No fim do ano, a corrida política permanece ativa. Observadores destacam divisão entre segmentos da direita e expectativa sobre o futuro de nomes que disputam o cenário eleitoral de 2026. Casos recentes apontam mudanças de alianças e estratégias.
Governadores e vereadores mantêm movimentos de alinhamento. Ronaldo Caiado, chefe do governo de Goiás, migrou para o PSD. Em Santa Catarina, o Impasse envolve Carlos Bolsonaro tentando uma candidatura ao Senado, gerando atrito entre lideranças locais e nacionais do PL.
Para o colunista Josias de Souza, Jair Bolsonaro, detido após condenação, continua influente no desenrolar das disputas da direita e já é visto como fator de divisão entre facções conservadoras. O efeito, segundo ele, facilita a atuação de Lula para manter a competitividade do PT.
No âmbito do PT, o partido avalia a viabilidade de lançar Haddad ao governo de São Paulo. O ministro da Fazenda da saída, Fernando Haddad, ainda não confirmou oficialmente a candidatura, e há negociações entre Haddad e Lula para definir a estratégia paulista.

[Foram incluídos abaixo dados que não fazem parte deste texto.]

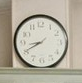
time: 8:40
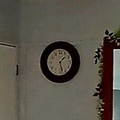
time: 1:27
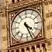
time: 4:26
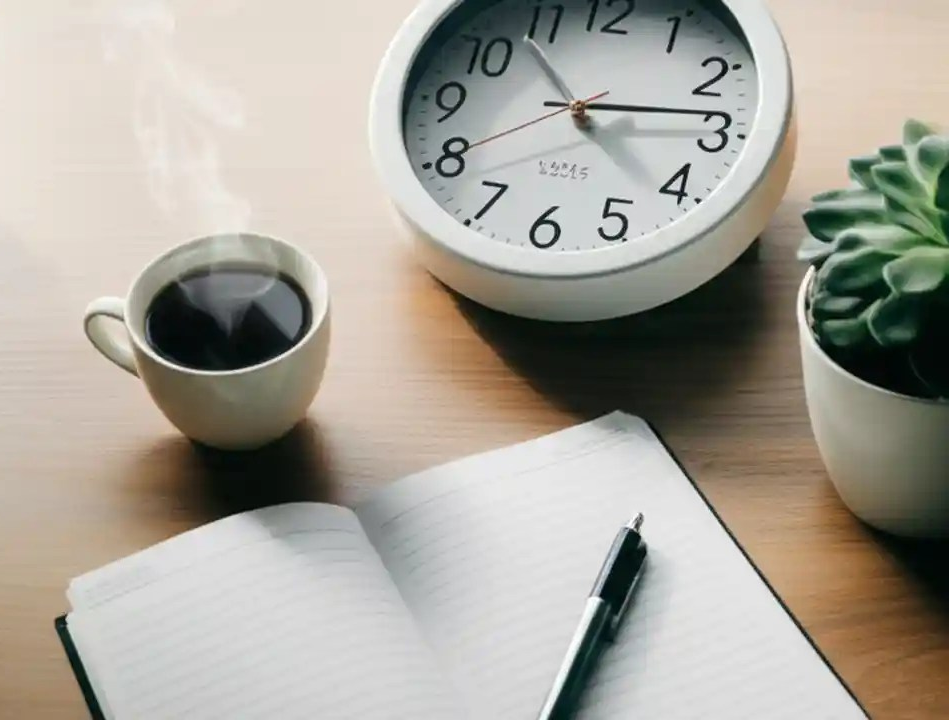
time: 4:13
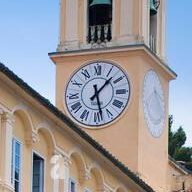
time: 1:28
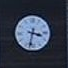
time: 3:32
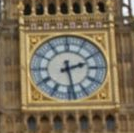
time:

Segundo Fábio Zanini, da Folha de S. Paulo, a direção estadual de São Paulo tende a apoiar candidato de fora do PT para o governo estadual, alimentando divergências com o PT nacional sobre o tema. A disputa interna influencia o alinhamento com o conjunto de alianças nacionais.
Outros leitores políticos destacam a agenda de Kassab, atual presidente do PSD, como foco de discussão para o futuro da direita brasileira, com ênfase no planejamento para 2030. Analistas observam que a trajetória de Kassab pode redefinir o mapa de alianças de centro-direita.
Acompanhe as mudanças para entender como cada movimento pode impactar as candidaturas ao governo estadual e à presidência, com foco na construção de alianças que manteriam ou alterariam o equilíbrio entre as forças políticas.